一度目の射精が終わっても、彼の気持ちは収まらなかった。
「今更、逃げられると思うなよ」
泥のような言葉が口から漏れ出て、その場に深く沈んでいくようだった。
「どこにも行かせない……ワタクシを、こんな目に遭わせておいて」
吐き出されたこれは呪いの言葉だ――彼女を自分の元へ縛りつけておくための、呪い。

目の前の彼女は、ただ何も言わずじっとこちらの言葉に耳を傾けていた。
その表情を見ていると、憤りとも悲しみともとれない激しい感情で、視界がぐらぐらと揺らいだ。

その時だった。
ひんやりと冷たい手のひらが、彼の頬をそっと覆った。
「どこにも行ったり、しません」
きっぱりとしたショウの声が、凛と静かな室内に響いた。
ウォロは彼女の毅然とした態度を意外に思って目を見開いた。
「だってわたし、ウォロさんさえいればいいの」
「……は」
彼女の言葉に夢中になって、動きがぴたりと止まる。
「ずっとずうっと、ウォロさんが好きなの。ヒスイにいた時から……」

認めるのは癪だが、深い安堵がウォロの胸の内に広がっていく。彼は目を閉じて、長く息を吐きだした。
「ずっと黙ってて、ごめんなさい。ウォロさんはわたしのことなんてどうでもいいんじゃないかって、思ってたから」

――あの日のことは、夢ではなかったか。
彼の心を幾たびも掻き乱してきた疑問にもたらされたひとつの回答が、胸にぽっかりあいた穴を塞いでいく。
へなへなと脱力するように大男が少女の上に覆い被さった。
下敷きになっている少女の体は温かく、彼女の小さな心臓の鼓動がトクトクと震えているのを感じる。
彼は不器用な手つきでそっと彼女を抱きしめてみた。するとなぜだか無性に泣き出したい気分になった。
それを知ってか知らずか、彼女が腕を伸ばしてウォロの頭や背中をぽんぽんと宥めるように撫でた。

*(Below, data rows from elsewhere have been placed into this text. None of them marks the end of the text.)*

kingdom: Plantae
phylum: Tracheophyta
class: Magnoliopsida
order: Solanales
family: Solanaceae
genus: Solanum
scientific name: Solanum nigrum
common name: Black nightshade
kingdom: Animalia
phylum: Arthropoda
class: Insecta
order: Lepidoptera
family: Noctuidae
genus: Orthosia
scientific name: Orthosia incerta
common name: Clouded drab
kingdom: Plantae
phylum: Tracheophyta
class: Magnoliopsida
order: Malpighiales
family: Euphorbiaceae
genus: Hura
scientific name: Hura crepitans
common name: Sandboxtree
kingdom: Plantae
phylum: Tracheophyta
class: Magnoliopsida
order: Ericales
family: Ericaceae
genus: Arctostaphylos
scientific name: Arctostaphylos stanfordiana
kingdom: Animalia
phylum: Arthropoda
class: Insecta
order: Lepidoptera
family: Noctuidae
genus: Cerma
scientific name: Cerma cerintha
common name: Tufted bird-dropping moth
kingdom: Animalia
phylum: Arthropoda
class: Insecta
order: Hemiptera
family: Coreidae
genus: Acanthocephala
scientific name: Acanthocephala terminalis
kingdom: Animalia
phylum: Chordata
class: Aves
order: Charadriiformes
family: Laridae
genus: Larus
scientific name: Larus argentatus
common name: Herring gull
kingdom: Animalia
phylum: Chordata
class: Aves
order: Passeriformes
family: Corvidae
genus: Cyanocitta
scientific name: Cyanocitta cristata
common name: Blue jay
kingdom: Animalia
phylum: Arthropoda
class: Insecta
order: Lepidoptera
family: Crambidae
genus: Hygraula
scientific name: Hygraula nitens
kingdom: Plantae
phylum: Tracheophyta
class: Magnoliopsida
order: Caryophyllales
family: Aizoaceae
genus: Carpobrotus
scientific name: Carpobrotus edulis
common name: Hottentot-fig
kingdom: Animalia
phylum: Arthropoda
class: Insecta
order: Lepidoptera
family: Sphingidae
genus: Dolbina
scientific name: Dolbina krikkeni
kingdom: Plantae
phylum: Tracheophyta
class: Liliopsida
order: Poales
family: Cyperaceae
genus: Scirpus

しばらく彼は何も言わず、されるがままになっていたが、春先の暖房のついていない玄関の床はひどく冷えた。
心のなかのわだかまりが溶けて頭はすっかり冷静さを取り戻しているが、自分の行動の愚かさ加減に流石に気まずさを覚える。
彼女からずるりと己を引き抜いて、身体を抱き上げた。
「風呂に入りましょう。中のものも、掻き出したほうがいいでしょう」
ちらりと彼女の顔を盗みみれば、頬を赤らめて「はい」と短く返事した。

恋とは――今まで知ることも向けられることもなかったその感情は――ひどく厄介で、時に自分たちを不幸にする。
けれど、彼女の発するたったの一言で、あっという間に地獄は天国へと姿かたちを変えてしまった。

彼はおそるおそる、腕の中でおとなしくしている彼女の表情を確認する。
すると彼女はやわらかなまなざしで不安げな彼に応えた。
それは今まで見てきた中で一番美しく、穏やかな微笑みだった。

まるで草原に咲いた花のようなこの気持ちに――いつかはきちんと向き合えるだろうか。